O tradicional grupo Zé Pereira da Chácara, famoso pelos bonecões que desfilam nos dias de carnaval pelas ruas da cidade histórica de Mariana, na Região Central de Minas Gerais, desde o século XIX, está ameaçado de extinção. Uma dívida ativa no município e um processo no Tribunal de Contas do Estado de Minas Gerais (TCE-MG) ultrapassa R$ 170 mil.
“Podemos dizer que essa é a pior fase que o Zé Pereira enfrentou desde a sua criação e olha que segundo memória oral dos moradores mais antigos, o bloco foi fundado em 1846 e de lá para cá já enfrentou diversos desafios” afirma o presidente da Organização Folclórica Zé Pereira da Chácara, Darlan Ferreira.
O presidente do grupo conta que descobriu o valor exato da dívida depois de assumir o cargo em outubro de 2023. Ele conta que após o grupo Zé Pereira da Chácara ser tombado como patrimônio imaterial da cidade de Mariana, no ano de 2013, a agremiação conseguiu, em 2017, por meio do Conselho Municipal do Patrimônio Cultural de Mariana (Compat) um valor de aproximadamente R$ 90 mil para a reforma dos bonecos e da sede da organização.
De acordo com o relatório do TCE-MG, o processo foi instaurado porque houve omissão no dever de prestação de contas sobre o apoio financeiro dado pela prefeitura ao grupo cultural.
Darlan relata que páginas de livro da ATA das reuniões foram arrancadas e assim ficou difícil de rastrear o caminho do dinheiro recebido em 2017 para a reformados bonecos e do Complexo Desportivo Toca do Zé Pereira, a sede do grupo, que segundo o atual presidente ainda está precisando de reformas.
“Por falta de prestações de contas pela gestão anterior e com o acréscimo de juros, o valor atual da dívida é de R$177 mil, estou avaliando a possibilidade de entrar na justiça para obter respostas sobre os recursos recebidos em 2017”.
O presidente afirma que com a atual dívida, a Organização Folclórica Zé Pereira da Chácara está impedida de receber recursos do município e com a aproximação do carnaval de 2024, a preocupação dos membros tem aumentado com a possibilidade de não ter recursos e tempo para as reformas do bonecos gigantes. “Tivemos o apoio financeiro no valor de R$ 5 mil de uma empresa, esse valor ajuda, mas não possibilita a continuidade das nossas atividades”.
A reportagem procurou a ex-presidente da Organização Folclórica Zé Pereira da Chácara, Maria José Batista, mas até o final desta matéria não obteve resposta.
De acordo com vereador, Juliano Gonçalves (Cidadania), a dívida impede o zé pereira de receber os repasse e subvenções da prefeitura e que o Legislativo vai realizar um reunião na Câmara Municipal com a presença da prefeitura e Procuradoria Geral do Município para encontrar uma solução.
Sobre o Zé Pereira da Chácara
A presença dos cortejos dos catitões “Zé Pereiras” remonta às antigas festas do Rei Momo no Brasil do século XIX. A tradição de desfilar no dias de carnaval com bonecos cabeçudos veio de Portugal e a brincadeira foi incorporada em diversas cidades brasileiras.
De acordo com o dossiê de registro do grupo Zé Pereira da Chácara, o primeiro documento da tradição surgiu na primeira cidade de Minas Gerais em 1899 por um jornal católico.
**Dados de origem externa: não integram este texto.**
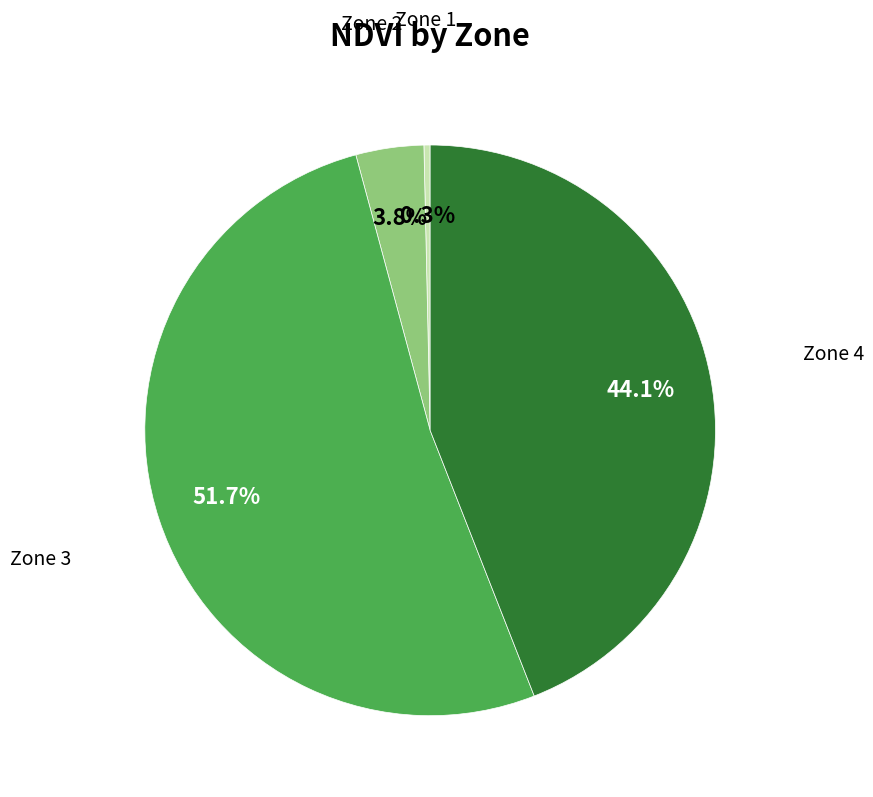

Is there any slice that represents more than half of the pie?

Yes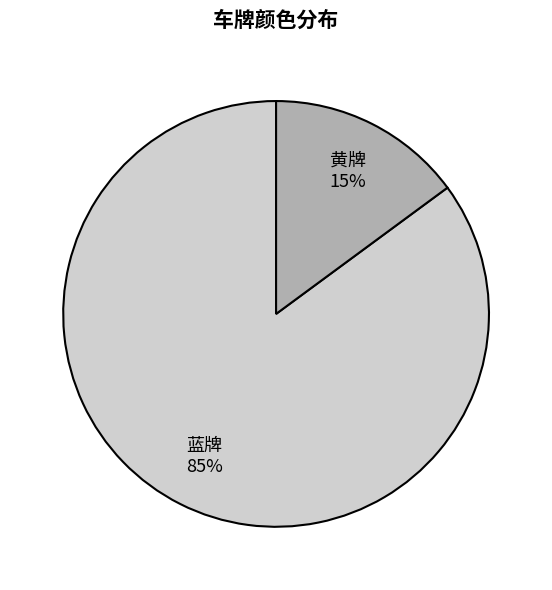

What is the ratio of the value at 黄牌 to the value at 蓝牌?

0.2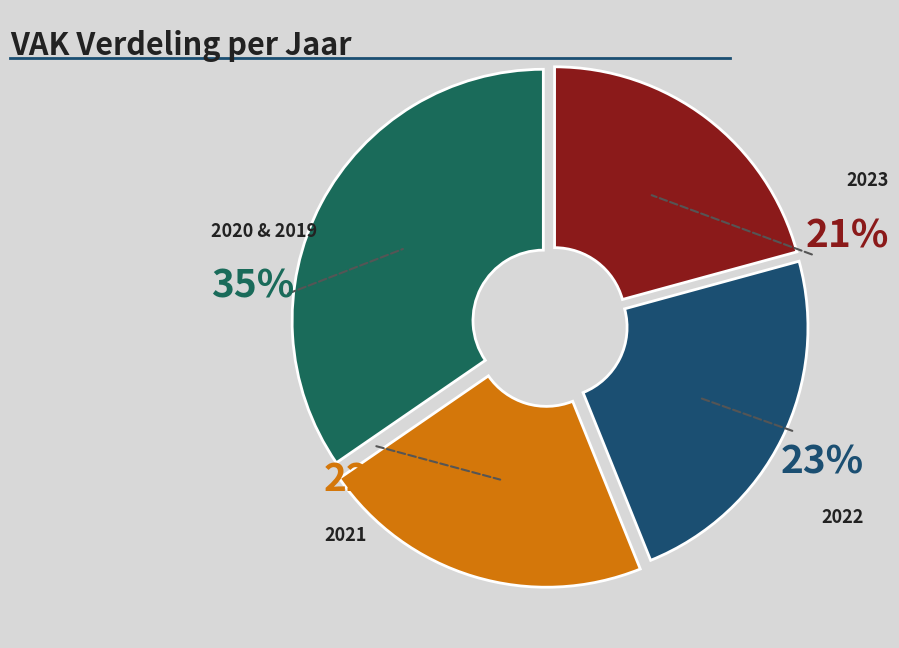

To the nearest percent, what percentage of the pie is 2020 & 2019?

35%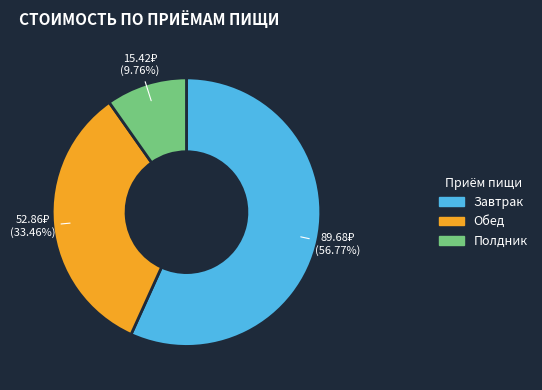

To the nearest percent, what portion does Обед represent?

33%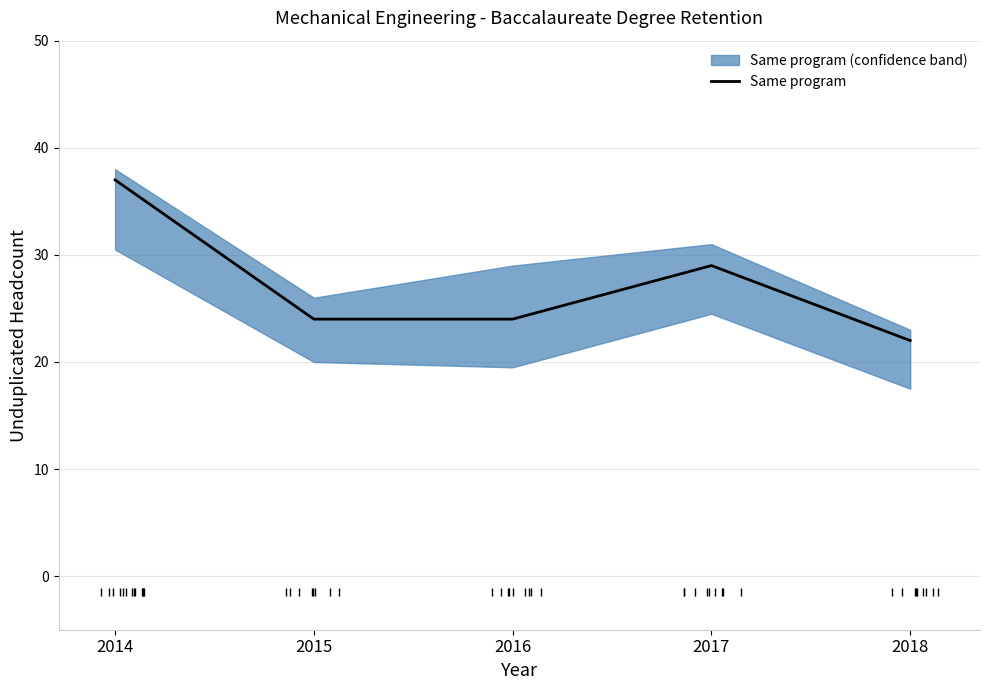

What is the difference between the maximum and minimum values?

15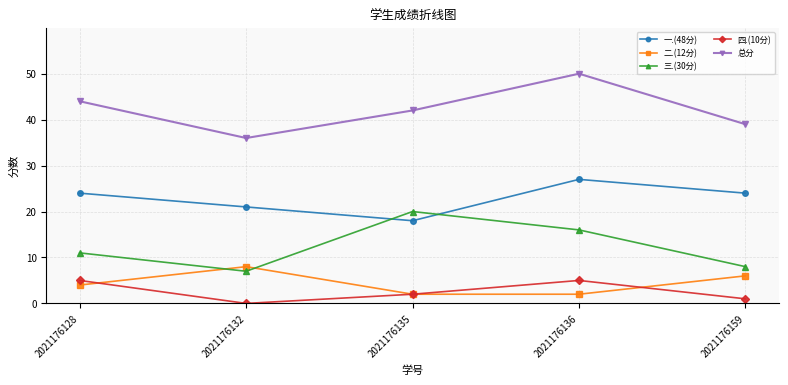

True or false: 二.(12分) has more than 2 points higher than both neighbors.

False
O documento relata que a festa começou com batuques feitos por pessoas escravizadas que pertenciam à Chácara do Barão. A festa era conhecida como “Momento da Alegria” momento em que os escravizados pintavam burros e se pintavam e saíam pelas ruas de Mariana.
Segundo o dossiê essa tradição antecede os registros do jornal católico e relata que um sapateiro português, em 1846, confeccionou os primeiros catitões e ensinou aos moradores da chácara, a tradição que dura até os atuais dias.
"A despretensiosa brincadeira se tornou uma das mais antigas manifestações culturais do estado. Atualmente são mais de 100 bonecos, nos dias de carnaval costumamos homenagear os importantes escritores e historiadores que fazem parte de Mariana, como Fernando Moraes, Hebe Rôla e Alphonsus de Guimaraens”.